“Why not, my child?”
“You might be wantin’—wantin’ to fetch one of them here,” a spasm of jealousy contracting her brows.
He did not notice it, being still intent upon his coat tails. “Suppose I did bring one, Zilla—what would you do?”
“I’d dash vitriol at her,” said the child softly; “then she’d run away.”
He turned sharply to her with the sternest expression upon his face that she had ever seen there. Her words had conjured up a vision of his beloved Stargarde hiding her disfigured features from him, and Zilla gloating over her misery. “Your badness is awful,” he said backing away from her; “it is the badness of big cities. Thank Heaven, we don’t have it here.”

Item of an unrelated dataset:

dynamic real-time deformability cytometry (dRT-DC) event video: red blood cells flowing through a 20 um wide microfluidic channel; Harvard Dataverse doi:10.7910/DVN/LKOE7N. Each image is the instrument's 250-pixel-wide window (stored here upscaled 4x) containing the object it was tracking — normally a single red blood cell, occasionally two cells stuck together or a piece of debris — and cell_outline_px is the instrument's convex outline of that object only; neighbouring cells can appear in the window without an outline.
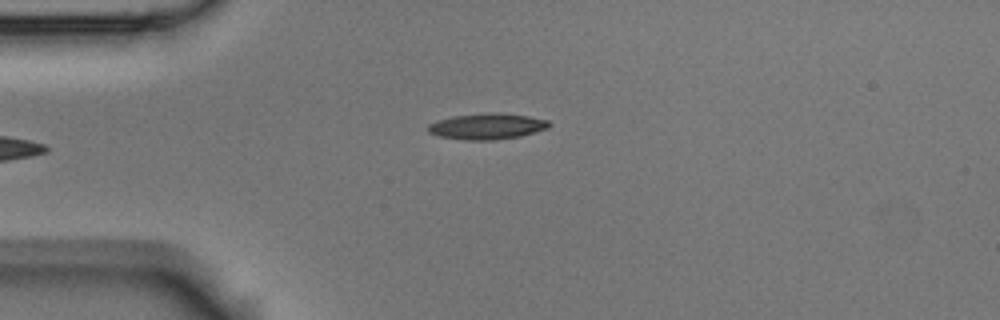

His words were as a spark to inflammable material. Immediately the child fell into a raging passion. Her joy in his affection for her had been so acute that it had almost amounted to pain, and her fury at his annoyance was so intense that she reveled in it with a mad sense of pleasure. She could not speak for wrath, but she returned his gaze with ten-fold interest, and walking deliberately up to the long mirror, she poised the dainty heel of her slipper and sent it crashing through the glass.
He neither spoke nor stirred, though some of the broken glass came falling about the toes of his patent leather shoes.
She caught her breath, flung at him a whole mouthful of her forbidden “swear words,” and sprang at a razor on his dressing table.
At this he started toward her quickly enough, and his hand closed over hers just as she seized the shining steel. She struggled with him like a small wild beast, but her strength was powerless against his. “Drop it! drop it!” he said commandingly; then more kindly, “Put it down, Zilla.”
At the change in his tone she looked up at him, and unclasping her fingers from the handle, allowed the dangerous instrument to slip to the floor.